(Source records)
----

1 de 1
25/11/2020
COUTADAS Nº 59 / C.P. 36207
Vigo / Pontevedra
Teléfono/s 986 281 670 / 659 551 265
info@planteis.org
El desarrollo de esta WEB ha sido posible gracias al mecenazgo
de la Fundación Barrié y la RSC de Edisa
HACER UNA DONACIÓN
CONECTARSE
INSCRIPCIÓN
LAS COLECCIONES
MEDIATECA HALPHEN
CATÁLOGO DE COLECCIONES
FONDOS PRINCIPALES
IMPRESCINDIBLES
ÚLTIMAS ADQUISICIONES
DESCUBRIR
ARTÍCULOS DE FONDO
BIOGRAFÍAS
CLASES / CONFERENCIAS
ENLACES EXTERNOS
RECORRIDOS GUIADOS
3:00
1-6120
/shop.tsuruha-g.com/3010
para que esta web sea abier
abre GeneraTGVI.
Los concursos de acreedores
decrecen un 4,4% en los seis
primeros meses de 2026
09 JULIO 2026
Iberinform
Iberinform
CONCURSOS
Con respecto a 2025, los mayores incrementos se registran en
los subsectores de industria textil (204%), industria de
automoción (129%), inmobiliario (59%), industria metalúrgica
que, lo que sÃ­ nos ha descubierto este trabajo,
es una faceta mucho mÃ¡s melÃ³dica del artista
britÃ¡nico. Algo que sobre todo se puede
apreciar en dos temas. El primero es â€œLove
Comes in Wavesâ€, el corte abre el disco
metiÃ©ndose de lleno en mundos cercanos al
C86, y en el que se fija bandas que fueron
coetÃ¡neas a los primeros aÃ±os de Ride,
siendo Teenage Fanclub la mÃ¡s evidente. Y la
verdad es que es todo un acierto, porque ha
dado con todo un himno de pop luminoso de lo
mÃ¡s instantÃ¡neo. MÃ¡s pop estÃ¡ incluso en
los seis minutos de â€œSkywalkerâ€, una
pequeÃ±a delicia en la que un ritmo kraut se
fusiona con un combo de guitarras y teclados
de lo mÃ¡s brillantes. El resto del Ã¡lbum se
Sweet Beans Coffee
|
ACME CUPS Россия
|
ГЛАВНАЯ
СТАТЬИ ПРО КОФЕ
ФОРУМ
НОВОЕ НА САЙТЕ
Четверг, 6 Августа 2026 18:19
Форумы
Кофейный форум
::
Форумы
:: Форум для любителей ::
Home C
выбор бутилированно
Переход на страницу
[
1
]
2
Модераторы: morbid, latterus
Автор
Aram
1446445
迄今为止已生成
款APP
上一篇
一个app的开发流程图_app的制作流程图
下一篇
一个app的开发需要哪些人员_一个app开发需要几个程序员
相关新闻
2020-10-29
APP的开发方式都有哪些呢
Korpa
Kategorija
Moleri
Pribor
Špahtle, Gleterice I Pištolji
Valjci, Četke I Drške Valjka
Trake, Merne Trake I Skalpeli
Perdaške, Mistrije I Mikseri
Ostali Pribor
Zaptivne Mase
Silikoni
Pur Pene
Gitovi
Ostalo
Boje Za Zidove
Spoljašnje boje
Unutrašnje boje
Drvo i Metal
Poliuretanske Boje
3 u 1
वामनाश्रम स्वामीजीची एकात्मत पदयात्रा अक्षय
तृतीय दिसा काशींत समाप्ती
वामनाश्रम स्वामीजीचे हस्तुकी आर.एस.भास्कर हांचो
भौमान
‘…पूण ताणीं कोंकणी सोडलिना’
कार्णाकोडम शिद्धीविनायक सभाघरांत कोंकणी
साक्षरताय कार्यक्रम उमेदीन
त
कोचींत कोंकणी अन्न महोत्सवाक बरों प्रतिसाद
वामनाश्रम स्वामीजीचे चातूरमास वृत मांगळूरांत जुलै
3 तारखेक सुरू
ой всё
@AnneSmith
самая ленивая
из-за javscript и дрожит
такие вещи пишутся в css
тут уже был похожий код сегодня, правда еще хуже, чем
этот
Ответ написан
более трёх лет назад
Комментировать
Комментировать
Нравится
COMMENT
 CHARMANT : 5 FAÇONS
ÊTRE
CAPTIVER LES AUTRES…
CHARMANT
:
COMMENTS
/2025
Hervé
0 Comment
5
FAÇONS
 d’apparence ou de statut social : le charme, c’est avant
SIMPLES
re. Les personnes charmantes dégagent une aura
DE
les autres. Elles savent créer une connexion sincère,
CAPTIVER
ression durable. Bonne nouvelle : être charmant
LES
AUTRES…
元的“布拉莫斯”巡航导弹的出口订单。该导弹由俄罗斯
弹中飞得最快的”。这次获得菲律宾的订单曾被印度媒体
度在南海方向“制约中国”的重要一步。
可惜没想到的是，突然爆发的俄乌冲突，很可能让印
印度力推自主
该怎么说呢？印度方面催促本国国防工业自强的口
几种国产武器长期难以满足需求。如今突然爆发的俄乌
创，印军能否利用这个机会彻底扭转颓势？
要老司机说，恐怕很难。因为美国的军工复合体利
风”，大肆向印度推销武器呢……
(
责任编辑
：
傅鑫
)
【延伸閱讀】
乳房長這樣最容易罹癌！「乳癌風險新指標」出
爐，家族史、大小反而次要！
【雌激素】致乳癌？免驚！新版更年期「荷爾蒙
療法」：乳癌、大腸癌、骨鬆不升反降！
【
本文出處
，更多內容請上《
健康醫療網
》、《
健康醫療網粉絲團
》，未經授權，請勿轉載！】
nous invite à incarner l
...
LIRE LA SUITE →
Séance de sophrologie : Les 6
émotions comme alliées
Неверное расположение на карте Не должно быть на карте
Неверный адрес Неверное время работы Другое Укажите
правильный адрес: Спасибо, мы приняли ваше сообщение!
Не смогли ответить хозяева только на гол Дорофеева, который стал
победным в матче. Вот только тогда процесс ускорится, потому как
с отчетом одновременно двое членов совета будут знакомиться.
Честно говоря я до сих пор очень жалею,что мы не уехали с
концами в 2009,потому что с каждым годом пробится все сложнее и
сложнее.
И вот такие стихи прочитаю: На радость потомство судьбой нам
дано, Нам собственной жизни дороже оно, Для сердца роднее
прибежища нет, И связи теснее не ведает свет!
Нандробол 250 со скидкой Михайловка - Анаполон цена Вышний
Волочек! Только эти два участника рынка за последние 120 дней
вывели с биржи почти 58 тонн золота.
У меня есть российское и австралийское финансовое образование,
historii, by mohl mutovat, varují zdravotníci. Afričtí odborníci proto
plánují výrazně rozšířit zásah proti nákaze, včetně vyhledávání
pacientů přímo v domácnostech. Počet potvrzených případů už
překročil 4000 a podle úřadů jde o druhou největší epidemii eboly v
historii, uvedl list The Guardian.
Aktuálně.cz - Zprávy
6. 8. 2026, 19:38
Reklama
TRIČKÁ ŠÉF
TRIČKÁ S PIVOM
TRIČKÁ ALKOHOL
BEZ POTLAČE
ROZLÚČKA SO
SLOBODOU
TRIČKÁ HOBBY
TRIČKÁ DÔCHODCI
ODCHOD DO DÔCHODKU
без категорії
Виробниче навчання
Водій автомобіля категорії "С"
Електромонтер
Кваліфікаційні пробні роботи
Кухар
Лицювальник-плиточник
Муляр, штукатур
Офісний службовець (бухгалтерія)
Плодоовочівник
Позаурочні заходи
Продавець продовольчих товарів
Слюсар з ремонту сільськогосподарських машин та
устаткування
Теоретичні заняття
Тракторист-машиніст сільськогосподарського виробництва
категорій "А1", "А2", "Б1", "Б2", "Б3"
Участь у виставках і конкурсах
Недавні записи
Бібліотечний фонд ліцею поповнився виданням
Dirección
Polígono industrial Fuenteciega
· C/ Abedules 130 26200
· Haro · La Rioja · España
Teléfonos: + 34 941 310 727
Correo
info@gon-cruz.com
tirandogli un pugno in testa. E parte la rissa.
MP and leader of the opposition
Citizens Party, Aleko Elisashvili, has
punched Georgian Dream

----

Please copy every line of the records above in which "такие" appears.

такие вещи пишутся в css
И вот такие стихи прочитаю: На радость потомство судьбой нам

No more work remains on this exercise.